> [SELECTED EXCERPT]
-- Begin --
- Born: 19 March 1888 Wigan, Lancashire
- Died: 27 March 1918 (aged 30) Bullecourt, France
- Buried: Douchy-les-Ayette British Cemetery
- Allegiance: United Kingdom
- Branch: British Army
- Service years: 1915 – 1918
- Rank: Lance Corporal
- Unit: Irish Guards
- Conflicts: World War I
- Awards: Victoria Cross

= Thomas Woodcock (VC) =

English Victoria Cross recipient (1888–1918)

Thomas Woodcock VC (19 March 1888 – 27 March 1918) was an English recipient of the Victoria Cross, the highest medal that can be awarded to British and Commonwealth forces.

==Details==
Woodcock was 29 years old, and a private in the 2nd Battalion, Irish Guards, British Army during the First World War when the following deed took place for which he was awarded the VC.

On 12/13 September 1917 north of Broenbeek, Belgium, when an advanced post had held out for 96 hours and was finally forced to retire, the lance-sergeant (John Moyney) in charge of the party and Private Woodcock covered the retirement. After crossing the stream themselves, Private Woodcock heard cries for help behind him - he returned and waded into the stream amid a shower of bombs and rescued another member of the party whom he carried across open ground in daylight towards our front line, regardless of machine-gun fire.
-- End --
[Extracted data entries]
-- Begin --
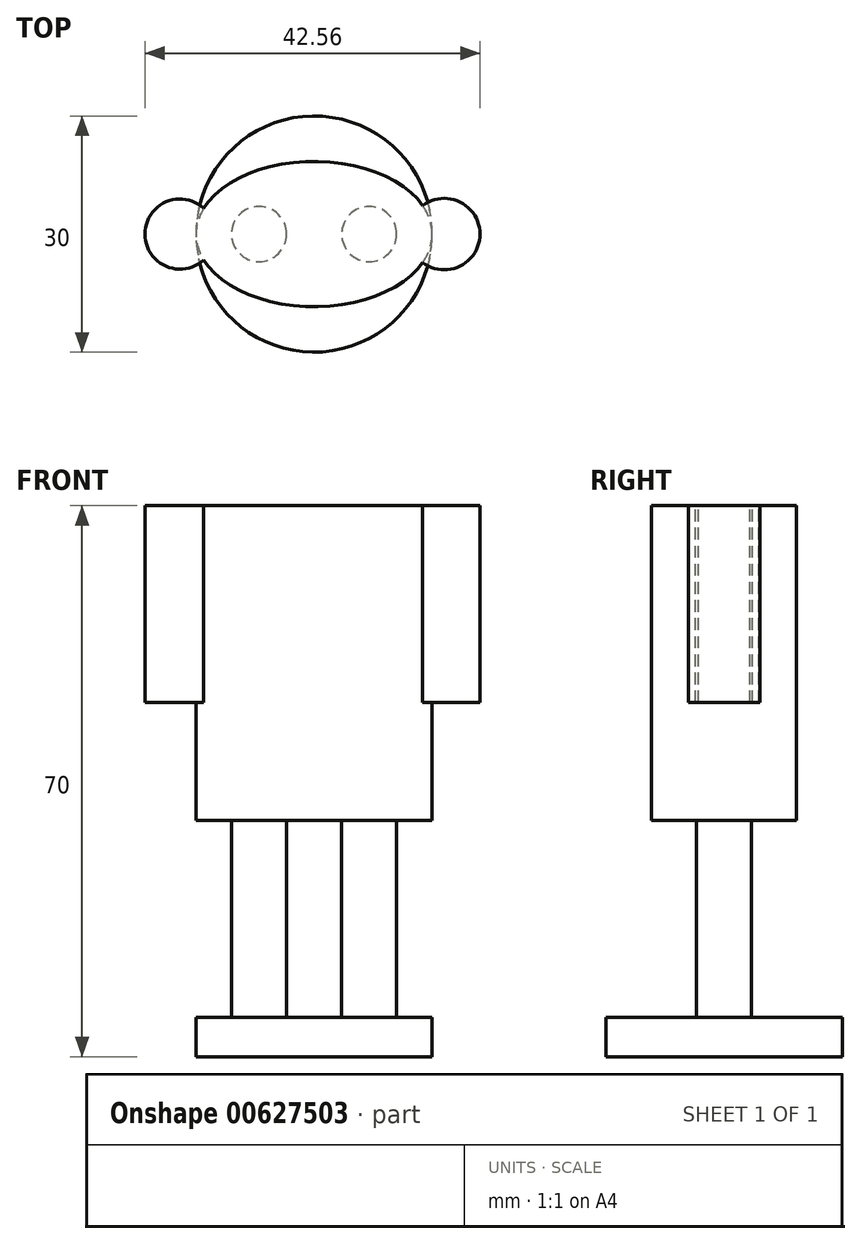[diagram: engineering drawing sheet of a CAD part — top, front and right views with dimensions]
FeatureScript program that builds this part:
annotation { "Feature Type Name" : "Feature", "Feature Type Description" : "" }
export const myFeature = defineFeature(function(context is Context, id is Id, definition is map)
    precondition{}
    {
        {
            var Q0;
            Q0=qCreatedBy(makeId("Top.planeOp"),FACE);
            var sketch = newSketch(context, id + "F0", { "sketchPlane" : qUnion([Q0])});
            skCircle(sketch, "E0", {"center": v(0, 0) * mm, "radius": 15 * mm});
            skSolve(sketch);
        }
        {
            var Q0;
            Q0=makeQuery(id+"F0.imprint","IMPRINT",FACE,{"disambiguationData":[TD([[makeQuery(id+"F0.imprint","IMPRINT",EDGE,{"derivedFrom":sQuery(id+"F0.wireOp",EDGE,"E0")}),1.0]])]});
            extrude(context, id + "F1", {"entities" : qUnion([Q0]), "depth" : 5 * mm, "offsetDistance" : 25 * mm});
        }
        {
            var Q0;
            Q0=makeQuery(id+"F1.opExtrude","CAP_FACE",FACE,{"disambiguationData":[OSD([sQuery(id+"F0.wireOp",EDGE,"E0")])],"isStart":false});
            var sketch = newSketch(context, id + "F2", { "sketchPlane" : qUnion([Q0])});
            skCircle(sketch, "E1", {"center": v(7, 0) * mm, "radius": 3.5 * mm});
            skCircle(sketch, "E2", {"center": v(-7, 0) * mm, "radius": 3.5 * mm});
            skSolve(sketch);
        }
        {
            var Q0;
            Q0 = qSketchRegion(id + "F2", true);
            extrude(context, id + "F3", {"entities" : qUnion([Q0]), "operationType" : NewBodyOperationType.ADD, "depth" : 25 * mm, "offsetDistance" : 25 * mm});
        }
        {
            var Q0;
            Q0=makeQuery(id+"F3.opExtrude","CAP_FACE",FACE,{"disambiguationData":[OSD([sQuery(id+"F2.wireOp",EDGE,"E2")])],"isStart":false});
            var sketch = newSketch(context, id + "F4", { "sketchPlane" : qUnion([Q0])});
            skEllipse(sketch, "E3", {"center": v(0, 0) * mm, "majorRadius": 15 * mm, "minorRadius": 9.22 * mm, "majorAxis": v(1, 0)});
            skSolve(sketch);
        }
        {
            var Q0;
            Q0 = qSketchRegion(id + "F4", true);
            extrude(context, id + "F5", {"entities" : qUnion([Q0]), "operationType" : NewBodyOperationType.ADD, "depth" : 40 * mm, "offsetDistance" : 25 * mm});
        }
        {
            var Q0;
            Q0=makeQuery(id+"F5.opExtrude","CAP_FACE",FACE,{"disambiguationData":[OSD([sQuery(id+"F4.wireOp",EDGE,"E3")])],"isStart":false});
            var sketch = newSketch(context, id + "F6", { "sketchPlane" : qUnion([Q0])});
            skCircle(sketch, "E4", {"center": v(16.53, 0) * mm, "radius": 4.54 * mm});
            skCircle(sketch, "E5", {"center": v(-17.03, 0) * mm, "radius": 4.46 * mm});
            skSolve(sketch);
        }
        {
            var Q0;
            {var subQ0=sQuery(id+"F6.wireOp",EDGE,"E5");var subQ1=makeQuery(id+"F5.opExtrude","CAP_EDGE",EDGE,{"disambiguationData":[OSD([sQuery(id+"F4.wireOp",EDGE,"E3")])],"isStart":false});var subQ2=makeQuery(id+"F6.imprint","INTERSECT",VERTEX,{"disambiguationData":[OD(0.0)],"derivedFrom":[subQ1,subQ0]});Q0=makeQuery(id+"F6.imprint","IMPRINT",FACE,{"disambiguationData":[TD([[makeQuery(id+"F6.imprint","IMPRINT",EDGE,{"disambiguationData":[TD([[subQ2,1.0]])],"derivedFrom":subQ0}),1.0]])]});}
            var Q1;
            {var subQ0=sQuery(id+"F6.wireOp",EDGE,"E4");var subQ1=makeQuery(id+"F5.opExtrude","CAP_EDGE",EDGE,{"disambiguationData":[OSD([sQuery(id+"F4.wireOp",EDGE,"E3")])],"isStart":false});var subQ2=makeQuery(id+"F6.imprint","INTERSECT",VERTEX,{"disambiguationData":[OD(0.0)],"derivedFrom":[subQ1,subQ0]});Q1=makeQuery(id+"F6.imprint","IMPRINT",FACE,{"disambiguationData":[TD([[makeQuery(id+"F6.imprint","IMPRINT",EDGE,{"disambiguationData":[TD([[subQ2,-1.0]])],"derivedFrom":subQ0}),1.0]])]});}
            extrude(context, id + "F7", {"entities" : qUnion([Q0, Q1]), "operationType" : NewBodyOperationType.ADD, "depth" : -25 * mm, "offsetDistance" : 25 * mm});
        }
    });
-- End --
> [WHAT THE TASK ASKS]
Answer these questions using the text on Thomas Woodcock:
1. In which cemetery was he buried?
2. Which battalion was he serving in when the deed took place?
3. For how many hours had the advanced post held out before it was forced to retire?
You won't need the listing for anything here.

> [THE RESPONSE]
1. Douchy-les-Ayette British Cemetery
2. The 2nd Battalion, Irish Guards
3. 96 hours